Yesterday, at the U.S. Chamber of Commerce, Senator Rubio delivered a short but important speech on middle-class opportunity, 21st-century workforce needs, and the need to reform our education system.
Among other things, Rubio argues that we must let 21st-century workforce needs shape the curriculum that we offer our students:
The bottom line is we cannot grow the 21st century middle class without capacitating our people with the skills they need for the 21st century. And one last thing that that’s going to require is more interaction between the economy – the business community, the job creators – and the institutions that are preparing our kids at every level. That means more of an overlap between what our curriculum is doing and what our economy needs. In the 21st century, I would imagine that that’s going to constantly change.
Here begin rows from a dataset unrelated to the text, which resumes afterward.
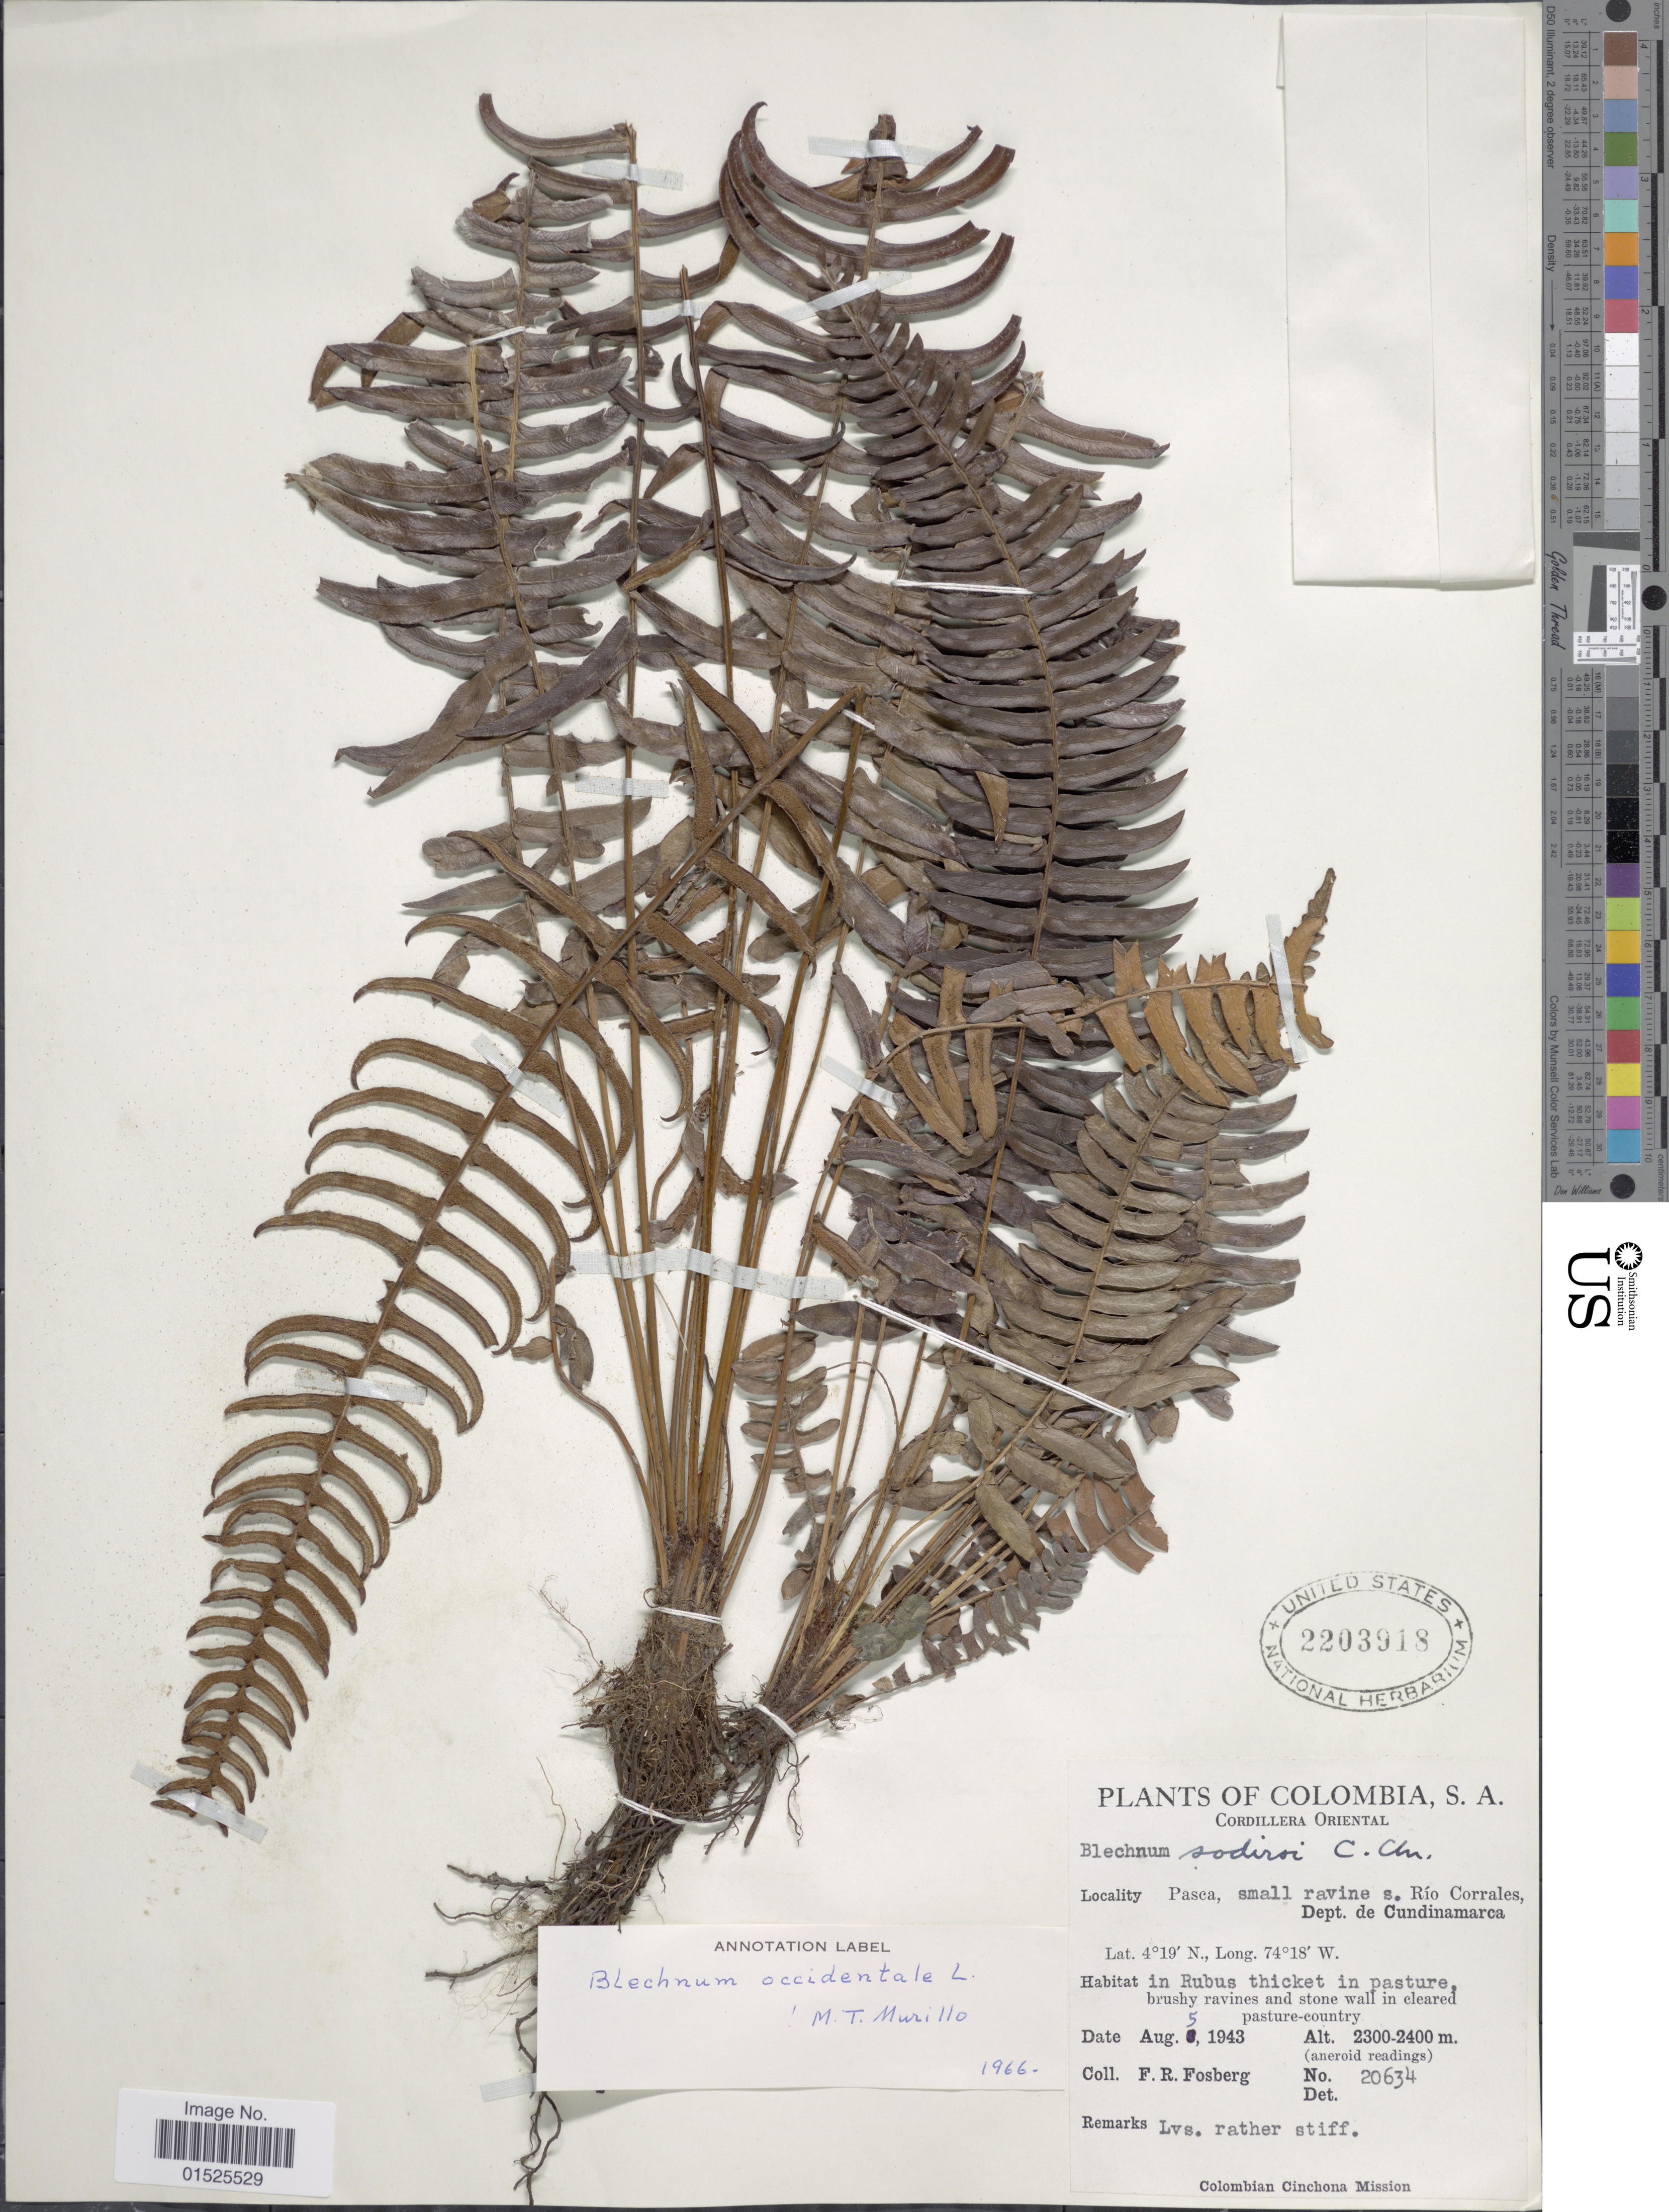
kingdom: Plantae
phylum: Tracheophyta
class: Polypodiopsida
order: Polypodiales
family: Blechnaceae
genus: Blechnum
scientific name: Blechnum camplyotis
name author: (Kunze) J. Sm.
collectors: F. R. Fosberg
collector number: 20634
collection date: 1943-08-05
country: Colombia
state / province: Cundinamarca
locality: S. A. Cordillera Oriental. Pasca, small ravine s. Río Corrales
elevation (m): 2300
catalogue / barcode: US 2203918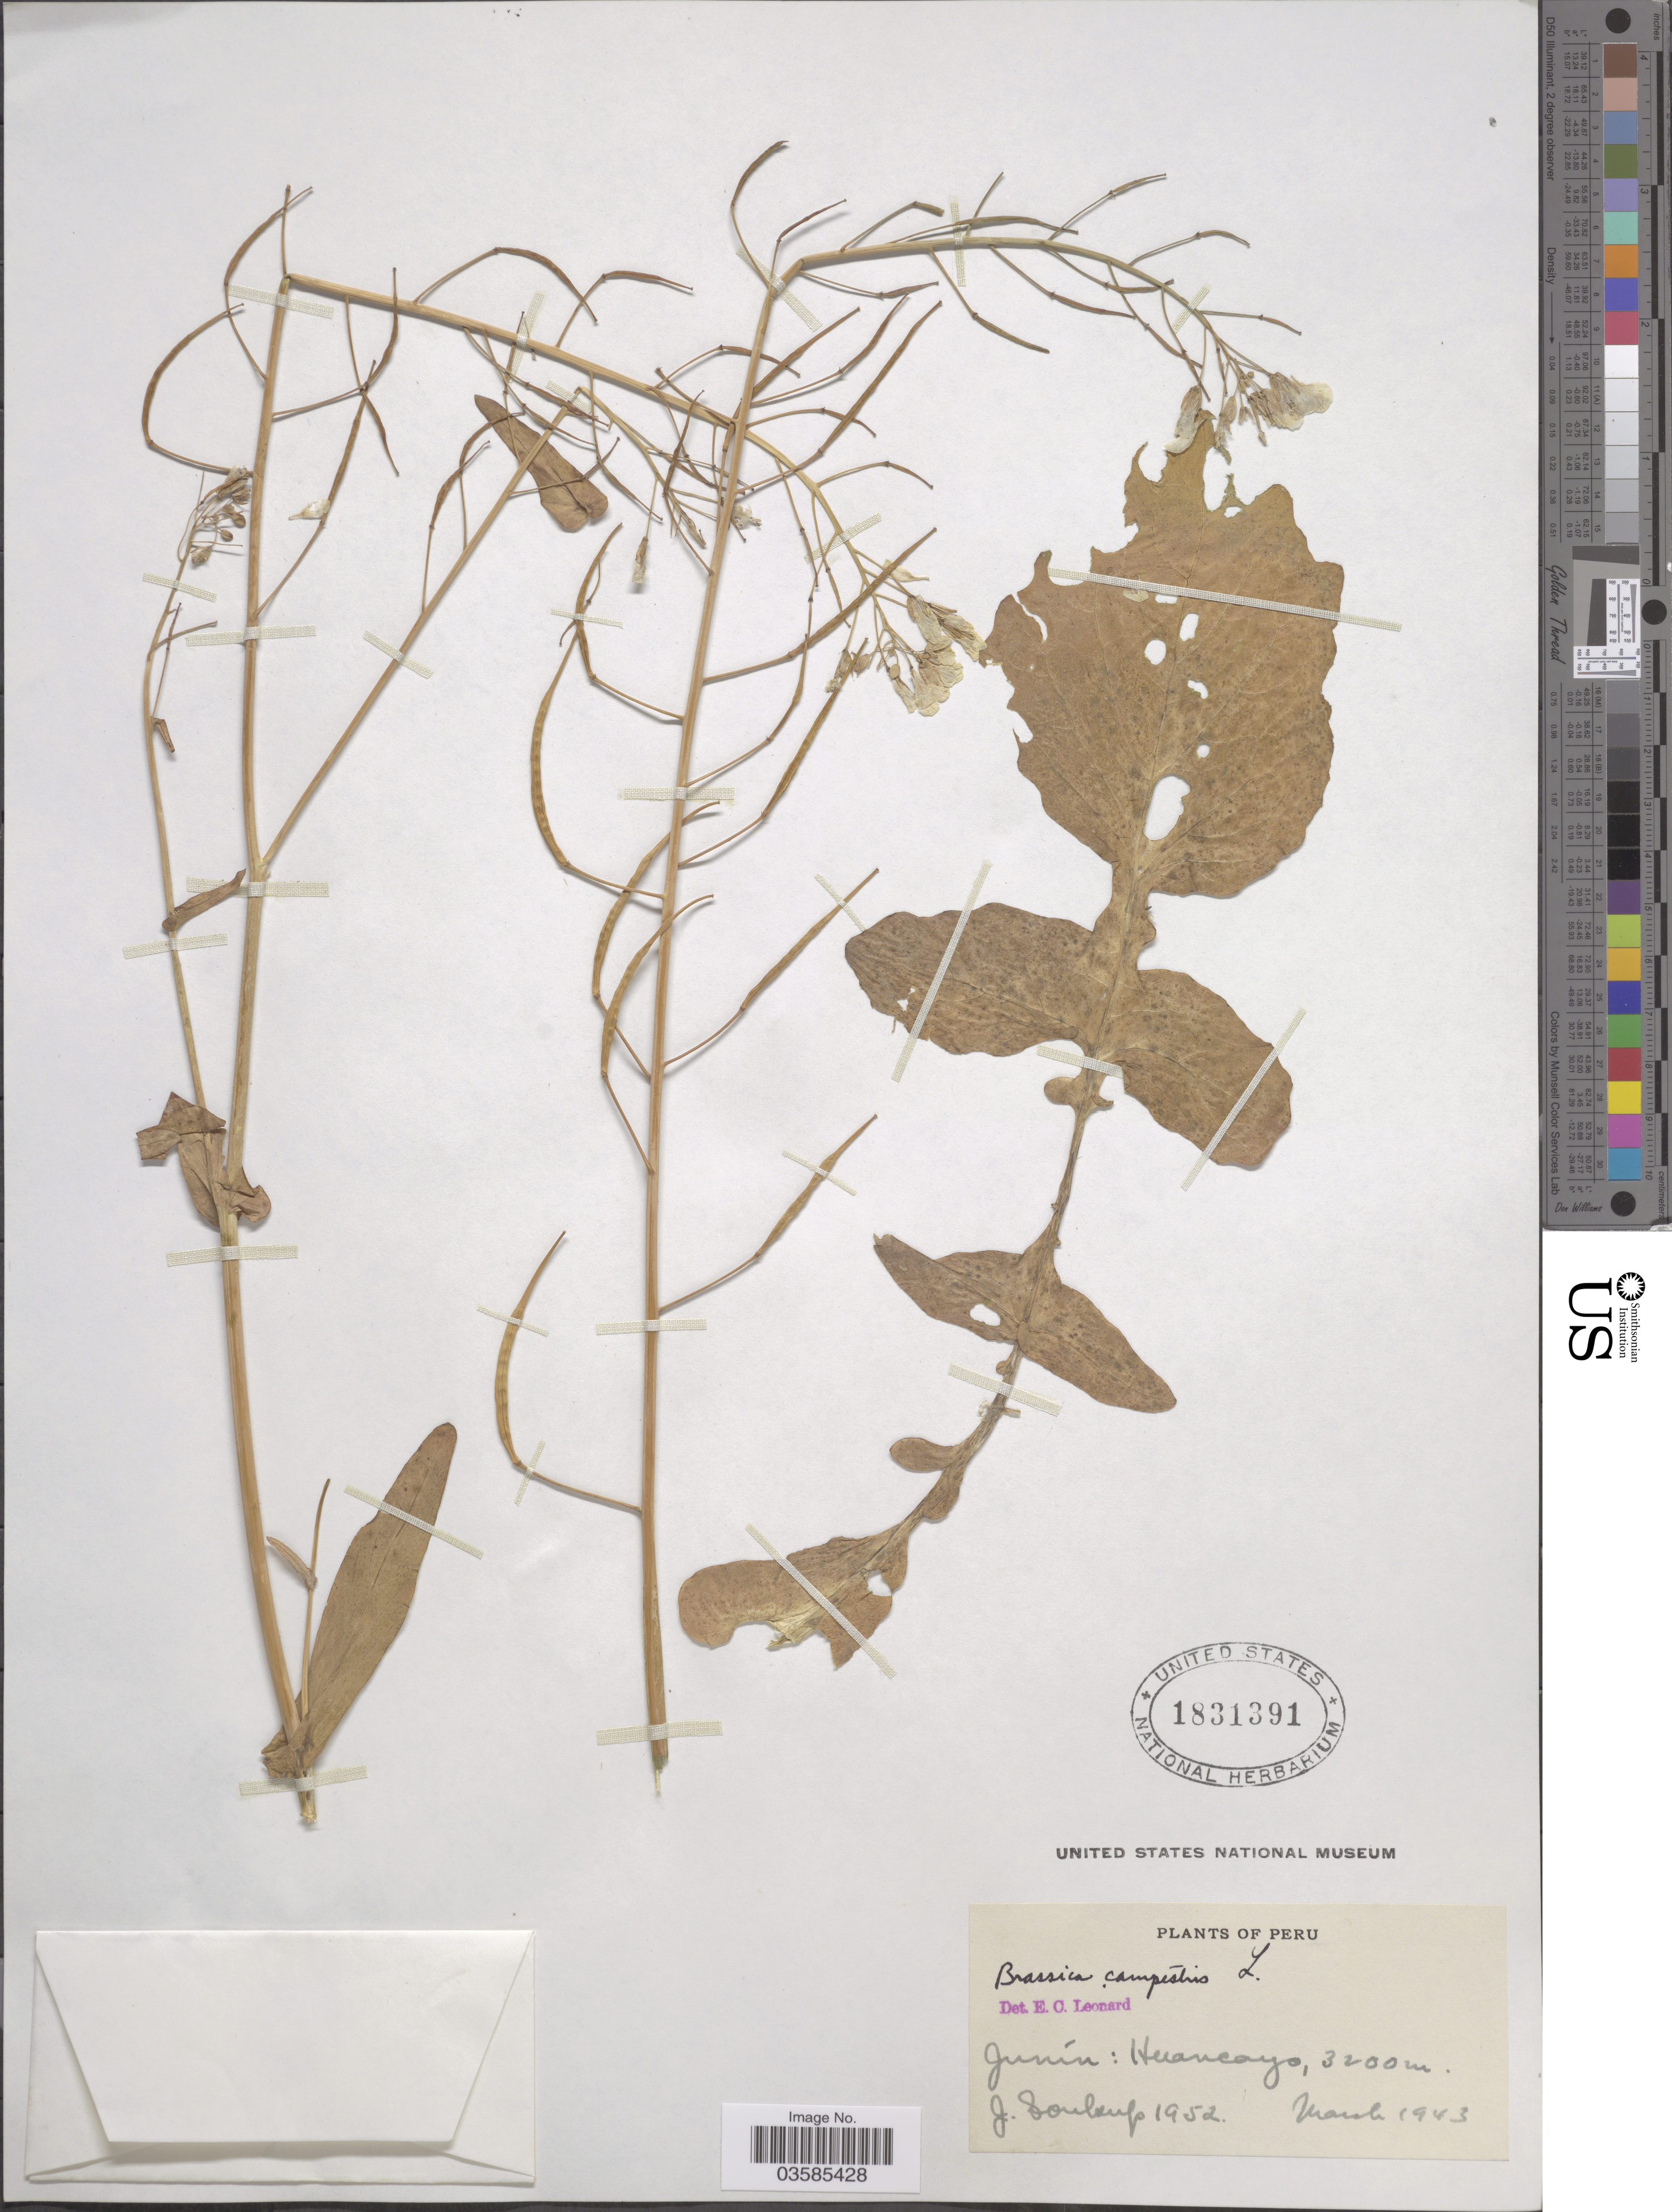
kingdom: Plantae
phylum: Tracheophyta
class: Magnoliopsida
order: Brassicales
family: Brassicaceae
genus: Brassica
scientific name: Brassica campestris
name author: L.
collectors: J. Soukop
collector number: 1952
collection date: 1943-03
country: Peru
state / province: Junín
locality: Huancayo.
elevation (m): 3200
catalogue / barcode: US 1831391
Rubio’s insight implies a major transformation in America’s approach to higher education. Bachelor’s degrees have a venerable tradition, but that system may no longer suffice to ensure that our labor force remains the most productive in the world. It may no longer provide the maximum opportunity for our citizens. The American economy would profit enormously from a system in which skills-specific credentials are valued and supported, and allowed to compete with bachelor’s degrees for what they’re really worth.
This is especially true given the increasingly pressing need to provide educational opportunities to a very large population of non-traditional students, another point Rubio makes. Our education system has to be able to accommodate people who may need training later in life, who may be in transition between careers, or whose family circumstances prevent them from packing up and moving to a four-year college.
In “Anatomy of a Revolution,” one of us argues that traditional institutions of higher education need to come to terms with the future if they hope to survive. A recent Pew Research Center survey finds that a majority of prospective students believe the value of a college degree is no longer worth the cost. Traditional institutions of higher education have have become overly complex and mired in debt, making them unsustainable business models. It is likely that a considerable number of institutions will fail in the coming decade. Those that survive will do so because they have adapted to the needs of the global marketplace. That means providing students with value commensurate with their cost.
Last year, the other co-author of this post was commissioned to write a report on the future of higher education for the U.S. Chamber of Commerce, along with Vance McMahan, policy director for Governor George W. Bush in Texas during the 1990s. One of our key findings was that the for-profit education sector holds enormous promise for transforming our education system, if the federal government will just get out of its way. Alas, as Senator Rubio points out in his remarks, the Department of Education’s conditions on which institutions can be accredited for federal student aid wind up excluding many of the most effective and efficient purveyors of the skills Americans will need to be upwardly mobile in the 21st century.
Sweeping higher-education reform is hugely important to our future. As Rubio points out, it may not by the most high-profile political problem, but it impacts the lives of millions of ordinary people. Rubio’s commitment to tackling the issue stands to his credit.
— Tom Lindsay is director of the Center for Higher Education, and Mario Loyola is director of the Center For Tenth Amendment Studies, at the Texas Public Policy Foundation.